'''

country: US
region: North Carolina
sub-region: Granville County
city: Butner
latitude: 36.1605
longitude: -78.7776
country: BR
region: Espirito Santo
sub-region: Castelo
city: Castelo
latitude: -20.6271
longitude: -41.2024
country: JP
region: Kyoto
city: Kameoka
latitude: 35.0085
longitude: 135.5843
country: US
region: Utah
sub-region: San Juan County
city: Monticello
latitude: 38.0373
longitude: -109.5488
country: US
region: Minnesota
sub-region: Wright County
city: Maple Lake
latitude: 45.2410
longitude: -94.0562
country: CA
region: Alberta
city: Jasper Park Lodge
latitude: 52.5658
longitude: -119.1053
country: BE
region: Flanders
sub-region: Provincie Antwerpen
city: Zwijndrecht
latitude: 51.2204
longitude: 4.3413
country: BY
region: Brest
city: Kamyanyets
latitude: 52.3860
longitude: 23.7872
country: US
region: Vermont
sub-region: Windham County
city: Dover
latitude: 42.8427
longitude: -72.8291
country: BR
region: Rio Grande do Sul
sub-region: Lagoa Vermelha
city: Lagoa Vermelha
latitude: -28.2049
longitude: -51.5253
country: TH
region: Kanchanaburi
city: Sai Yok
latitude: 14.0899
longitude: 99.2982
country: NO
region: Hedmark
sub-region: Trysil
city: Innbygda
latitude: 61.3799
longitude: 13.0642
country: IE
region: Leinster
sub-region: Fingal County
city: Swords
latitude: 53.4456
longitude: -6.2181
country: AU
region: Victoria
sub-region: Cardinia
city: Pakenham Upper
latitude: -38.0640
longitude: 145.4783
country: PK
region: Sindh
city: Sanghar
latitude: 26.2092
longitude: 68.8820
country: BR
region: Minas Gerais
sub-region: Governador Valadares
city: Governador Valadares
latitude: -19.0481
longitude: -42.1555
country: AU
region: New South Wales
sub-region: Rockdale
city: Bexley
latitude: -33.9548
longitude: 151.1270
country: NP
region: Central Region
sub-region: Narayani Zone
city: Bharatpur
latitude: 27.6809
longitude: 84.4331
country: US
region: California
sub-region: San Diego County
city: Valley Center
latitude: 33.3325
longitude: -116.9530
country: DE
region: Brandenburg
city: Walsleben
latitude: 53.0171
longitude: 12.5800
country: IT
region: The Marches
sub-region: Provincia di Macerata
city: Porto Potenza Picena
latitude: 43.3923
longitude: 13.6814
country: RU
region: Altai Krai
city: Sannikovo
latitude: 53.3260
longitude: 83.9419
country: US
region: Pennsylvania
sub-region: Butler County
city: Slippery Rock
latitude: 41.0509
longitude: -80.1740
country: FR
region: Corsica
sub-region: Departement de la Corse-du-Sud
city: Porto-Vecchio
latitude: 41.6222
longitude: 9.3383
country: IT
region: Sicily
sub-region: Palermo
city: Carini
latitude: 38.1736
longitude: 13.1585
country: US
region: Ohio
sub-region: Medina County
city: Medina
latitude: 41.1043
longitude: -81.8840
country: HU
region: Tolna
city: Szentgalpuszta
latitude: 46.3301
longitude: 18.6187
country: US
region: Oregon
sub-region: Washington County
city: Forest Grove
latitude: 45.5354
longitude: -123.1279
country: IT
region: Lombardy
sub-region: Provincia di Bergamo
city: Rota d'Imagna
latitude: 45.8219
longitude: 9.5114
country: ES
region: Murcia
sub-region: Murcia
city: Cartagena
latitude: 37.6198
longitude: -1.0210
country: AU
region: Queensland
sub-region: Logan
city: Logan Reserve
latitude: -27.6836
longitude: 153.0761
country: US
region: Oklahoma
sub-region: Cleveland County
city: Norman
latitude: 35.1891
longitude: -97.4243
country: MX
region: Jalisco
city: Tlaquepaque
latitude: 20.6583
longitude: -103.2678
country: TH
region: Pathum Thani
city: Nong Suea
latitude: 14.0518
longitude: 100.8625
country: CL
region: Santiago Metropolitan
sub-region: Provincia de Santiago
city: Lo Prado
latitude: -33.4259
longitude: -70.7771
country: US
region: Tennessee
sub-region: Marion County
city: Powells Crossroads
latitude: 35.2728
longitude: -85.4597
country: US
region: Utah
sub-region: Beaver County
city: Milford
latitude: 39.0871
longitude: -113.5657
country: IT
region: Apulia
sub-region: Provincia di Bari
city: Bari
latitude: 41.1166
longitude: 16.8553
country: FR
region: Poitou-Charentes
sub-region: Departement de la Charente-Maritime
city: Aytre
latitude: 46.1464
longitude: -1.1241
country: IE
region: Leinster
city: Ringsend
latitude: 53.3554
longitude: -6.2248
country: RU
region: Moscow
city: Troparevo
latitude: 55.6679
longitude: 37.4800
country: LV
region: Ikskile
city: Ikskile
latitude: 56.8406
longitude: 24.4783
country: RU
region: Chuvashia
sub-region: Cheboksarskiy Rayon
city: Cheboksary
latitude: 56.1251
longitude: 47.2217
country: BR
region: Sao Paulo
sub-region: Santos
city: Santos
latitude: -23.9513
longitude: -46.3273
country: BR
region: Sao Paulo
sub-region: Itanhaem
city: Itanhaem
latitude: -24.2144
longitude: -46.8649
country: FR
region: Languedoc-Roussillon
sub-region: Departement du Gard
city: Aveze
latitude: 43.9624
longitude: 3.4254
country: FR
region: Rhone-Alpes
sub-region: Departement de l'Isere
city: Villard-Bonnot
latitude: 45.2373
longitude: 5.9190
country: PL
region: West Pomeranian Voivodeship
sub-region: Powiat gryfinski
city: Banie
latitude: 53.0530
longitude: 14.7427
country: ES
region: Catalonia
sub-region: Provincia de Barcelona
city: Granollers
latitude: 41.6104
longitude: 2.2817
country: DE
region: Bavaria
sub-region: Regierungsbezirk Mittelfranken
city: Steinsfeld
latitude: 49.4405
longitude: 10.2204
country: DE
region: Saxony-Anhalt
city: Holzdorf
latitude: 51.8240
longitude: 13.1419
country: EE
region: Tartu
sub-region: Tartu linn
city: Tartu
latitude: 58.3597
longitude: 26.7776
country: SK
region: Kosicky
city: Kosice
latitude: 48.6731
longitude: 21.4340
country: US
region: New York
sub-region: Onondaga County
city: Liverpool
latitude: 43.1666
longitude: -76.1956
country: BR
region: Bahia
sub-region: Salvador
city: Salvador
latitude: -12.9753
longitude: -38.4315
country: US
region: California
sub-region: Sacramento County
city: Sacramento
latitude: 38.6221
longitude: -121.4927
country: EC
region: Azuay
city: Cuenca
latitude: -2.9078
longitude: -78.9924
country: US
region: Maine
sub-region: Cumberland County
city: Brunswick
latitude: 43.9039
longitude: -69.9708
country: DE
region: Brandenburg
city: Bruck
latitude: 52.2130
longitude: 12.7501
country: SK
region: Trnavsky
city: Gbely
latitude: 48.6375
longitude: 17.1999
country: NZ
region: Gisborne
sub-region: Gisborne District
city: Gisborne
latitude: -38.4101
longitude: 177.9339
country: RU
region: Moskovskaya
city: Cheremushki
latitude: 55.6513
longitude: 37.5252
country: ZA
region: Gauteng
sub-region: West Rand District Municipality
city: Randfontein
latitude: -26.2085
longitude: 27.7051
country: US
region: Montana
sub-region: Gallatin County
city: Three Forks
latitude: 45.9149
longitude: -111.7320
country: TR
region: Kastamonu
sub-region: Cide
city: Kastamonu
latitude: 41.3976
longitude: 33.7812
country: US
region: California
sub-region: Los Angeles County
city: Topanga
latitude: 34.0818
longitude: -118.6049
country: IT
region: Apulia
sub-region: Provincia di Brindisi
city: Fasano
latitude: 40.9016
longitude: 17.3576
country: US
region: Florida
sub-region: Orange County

'''

Aim of the task →
Rewrite the lines above as a numbered list, one entry per line, leaving out any blank lines.

Full response →
1. country: US
2. region: North Carolina
3. sub-region: Granville County
4. city: Butner
5. latitude: 36.1605
6. longitude: -78.7776
7. country: BR
8. region: Espirito Santo
9. sub-region: Castelo
10. city: Castelo
11. latitude: -20.6271
12. longitude: -41.2024
13. country: JP
14. region: Kyoto
15. city: Kameoka
16. latitude: 35.0085
17. longitude: 135.5843
18. country: US
19. region: Utah
20. sub-region: San Juan County
21. city: Monticello
22. latitude: 38.0373
23. longitude: -109.5488
24. country: US
25. region: Minnesota
26. sub-region: Wright County
27. city: Maple Lake
28. latitude: 45.2410
29. longitude: -94.0562
30. country: CA
31. region: Alberta
32. city: Jasper Park Lodge
33. latitude: 52.5658
34. longitude: -119.1053
35. country: BE
36. region: Flanders
37. sub-region: Provincie Antwerpen
38. city: Zwijndrecht
39. latitude: 51.2204
40. longitude: 4.3413
41. country: BY
42. region: Brest
43. city: Kamyanyets
44. latitude: 52.3860
45. longitude: 23.7872
46. country: US
47. region: Vermont
48. sub-region: Windham County
49. city: Dover
50. latitude: 42.8427
51. longitude: -72.8291
52. country: BR
53. region: Rio Grande do Sul
54. sub-region: Lagoa Vermelha
55. city: Lagoa Vermelha
56. latitude: -28.2049
57. longitude: -51.5253
58. country: TH
59. region: Kanchanaburi
60. city: Sai Yok
61. latitude: 14.0899
62. longitude: 99.2982
63. country: NO
64. region: Hedmark
65. sub-region: Trysil
66. city: Innbygda
67. latitude: 61.3799
68. longitude: 13.0642
69. country: IE
70. region: Leinster
71. sub-region: Fingal County
72. city: Swords
73. latitude: 53.4456
74. longitude: -6.2181
75. country: AU
76. region: Victoria
77. sub-region: Cardinia
78. city: Pakenham Upper
79. latitude: -38.0640
80. longitude: 145.4783
81. country: PK
82. region: Sindh
83. city: Sanghar
84. latitude: 26.2092
85. longitude: 68.8820
86. country: BR
87. region: Minas Gerais
88. sub-region: Governador Valadares
89. city: Governador Valadares
90. latitude: -19.0481
91. longitude: -42.1555
92. country: AU
93. region: New South Wales
94. sub-region: Rockdale
95. city: Bexley
96. latitude: -33.9548
97. longitude: 151.1270
98. country: NP
99. region: Central Region
100. sub-region: Narayani Zone
101. city: Bharatpur
102. latitude: 27.6809
103. longitude: 84.4331
104. country: US
105. region: California
106. sub-region: San Diego County
107. city: Valley Center
108. latitude: 33.3325
109. longitude: -116.9530
110. country: DE
111. region: Brandenburg
112. city: Walsleben
113. latitude: 53.0171
114. longitude: 12.5800
115. country: IT
116. region: The Marches
117. sub-region: Provincia di Macerata
118. city: Porto Potenza Picena
119. latitude: 43.3923
120. longitude: 13.6814
121. country: RU
122. region: Altai Krai
123. city: Sannikovo
124. latitude: 53.3260
125. longitude: 83.9419
126. country: US
127. region: Pennsylvania
128. sub-region: Butler County
129. city: Slippery Rock
130. latitude: 41.0509
131. longitude: -80.1740
132. country: FR
133. region: Corsica
134. sub-region: Departement de la Corse-du-Sud
135. city: Porto-Vecchio
136. latitude: 41.6222
137. longitude: 9.3383
138. country: IT
139. region: Sicily
140. sub-region: Palermo
141. city: Carini
142. latitude: 38.1736
143. longitude: 13.1585
144. country: US
145. region: Ohio
146. sub-region: Medina County
147. city: Medina
148. latitude: 41.1043
149. longitude: -81.8840
150. country: HU
151. region: Tolna
152. city: Szentgalpuszta
153. latitude: 46.3301
154. longitude: 18.6187
155. country: US
156. region: Oregon
157. sub-region: Washington County
158. city: Forest Grove
159. latitude: 45.5354
160. longitude: -123.1279
161. country: IT
162. region: Lombardy
163. sub-region: Provincia di Bergamo
164. city: Rota d'Imagna
165. latitude: 45.8219
166. longitude: 9.5114
167. country: ES
168. region: Murcia
169. sub-region: Murcia
170. city: Cartagena
171. latitude: 37.6198
172. longitude: -1.0210
173. country: AU
174. region: Queensland
175. sub-region: Logan
176. city: Logan Reserve
177. latitude: -27.6836
178. longitude: 153.0761
179. country: US
180. region: Oklahoma
181. sub-region: Cleveland County
182. city: Norman
183. latitude: 35.1891
184. longitude: -97.4243
185. country: MX
186. region: Jalisco
187. city: Tlaquepaque
188. latitude: 20.6583
189. longitude: -103.2678
190. country: TH
191. region: Pathum Thani
192. city: Nong Suea
193. latitude: 14.0518
194. longitude: 100.8625
195. country: CL
196. region: Santiago Metropolitan
197. sub-region: Provincia de Santiago
198. city: Lo Prado
199. latitude: -33.4259
200. longitude: -70.7771
201. country: US
202. region: Tennessee
203. sub-region: Marion County
204. city: Powells Crossroads
205. latitude: 35.2728
206. longitude: -85.4597
207. country: US
208. region: Utah
209. sub-region: Beaver County
210. city: Milford
211. latitude: 39.0871
212. longitude: -113.5657
213. country: IT
214. region: Apulia
215. sub-region: Provincia di Bari
216. city: Bari
217. latitude: 41.1166
218. longitude: 16.8553
219. country: FR
220. region: Poitou-Charentes
221. sub-region: Departement de la Charente-Maritime
222. city: Aytre
223. latitude: 46.1464
224. longitude: -1.1241
225. country: IE
226. region: Leinster
227. city: Ringsend
228. latitude: 53.3554
229. longitude: -6.2248
230. country: RU
231. region: Moscow
232. city: Troparevo
233. latitude: 55.6679
234. longitude: 37.4800
235. country: LV
236. region: Ikskile
237. city: Ikskile
238. latitude: 56.8406
239. longitude: 24.4783
240. country: RU
241. region: Chuvashia
242. sub-region: Cheboksarskiy Rayon
243. city: Cheboksary
244. latitude: 56.1251
245. longitude: 47.2217
246. country: BR
247. region: Sao Paulo
248. sub-region: Santos
249. city: Santos
250. latitude: -23.9513
251. longitude: -46.3273
252. country: BR
253. region: Sao Paulo
254. sub-region: Itanhaem
255. city: Itanhaem
256. latitude: -24.2144
257. longitude: -46.8649
258. country: FR
259. region: Languedoc-Roussillon
260. sub-region: Departement du Gard
261. city: Aveze
262. latitude: 43.9624
263. longitude: 3.4254
264. country: FR
265. region: Rhone-Alpes
266. sub-region: Departement de l'Isere
267. city: Villard-Bonnot
268. latitude: 45.2373
269. longitude: 5.9190
270. country: PL
271. region: West Pomeranian Voivodeship
272. sub-region: Powiat gryfinski
273. city: Banie
274. latitude: 53.0530
275. longitude: 14.7427
276. country: ES
277. region: Catalonia
278. sub-region: Provincia de Barcelona
279. city: Granollers
280. latitude: 41.6104
281. longitude: 2.2817
282. country: DE
283. region: Bavaria
284. sub-region: Regierungsbezirk Mittelfranken
285. city: Steinsfeld
286. latitude: 49.4405
287. longitude: 10.2204
288. country: DE
289. region: Saxony-Anhalt
290. city: Holzdorf
291. latitude: 51.8240
292. longitude: 13.1419
293. country: EE
294. region: Tartu
295. sub-region: Tartu linn
296. city: Tartu
297. latitude: 58.3597
298. longitude: 26.7776
299. country: SK
300. region: Kosicky
301. city: Kosice
302. latitude: 48.6731
303. longitude: 21.4340
304. country: US
305. region: New York
306. sub-region: Onondaga County
307. city: Liverpool
308. latitude: 43.1666
309. longitude: -76.1956
310. country: BR
311. region: Bahia
312. sub-region: Salvador
313. city: Salvador
314. latitude: -12.9753
315. longitude: -38.4315
316. country: US
317. region: California
318. sub-region: Sacramento County
319. city: Sacramento
320. latitude: 38.6221
321. longitude: -121.4927
322. country: EC
323. region: Azuay
324. city: Cuenca
325. latitude: -2.9078
326. longitude: -78.9924
327. country: US
328. region: Maine
329. sub-region: Cumberland County
330. city: Brunswick
331. latitude: 43.9039
332. longitude: -69.9708
333. country: DE
334. region: Brandenburg
335. city: Bruck
336. latitude: 52.2130
337. longitude: 12.7501
338. country: SK
339. region: Trnavsky
340. city: Gbely
341. latitude: 48.6375
342. longitude: 17.1999
343. country: NZ
344. region: Gisborne
345. sub-region: Gisborne District
346. city: Gisborne
347. latitude: -38.4101
348. longitude: 177.9339
349. country: RU
350. region: Moskovskaya
351. city: Cheremushki
352. latitude: 55.6513
353. longitude: 37.5252
354. country: ZA
355. region: Gauteng
356. sub-region: West Rand District Municipality
357. city: Randfontein
358. latitude: -26.2085
359. longitude: 27.7051
360. country: US
361. region: Montana
362. sub-region: Gallatin County
363. city: Three Forks
364. latitude: 45.9149
365. longitude: -111.7320
366. country: TR
367. region: Kastamonu
368. sub-region: Cide
369. city: Kastamonu
370. latitude: 41.3976
371. longitude: 33.7812
372. country: US
373. region: California
374. sub-region: Los Angeles County
375. city: Topanga
376. latitude: 34.0818
377. longitude: -118.6049
378. country: IT
379. region: Apulia
380. sub-region: Provincia di Brindisi
381. city: Fasano
382. latitude: 40.9016
383. longitude: 17.3576
384. country: US
385. region: Florida
386. sub-region: Orange County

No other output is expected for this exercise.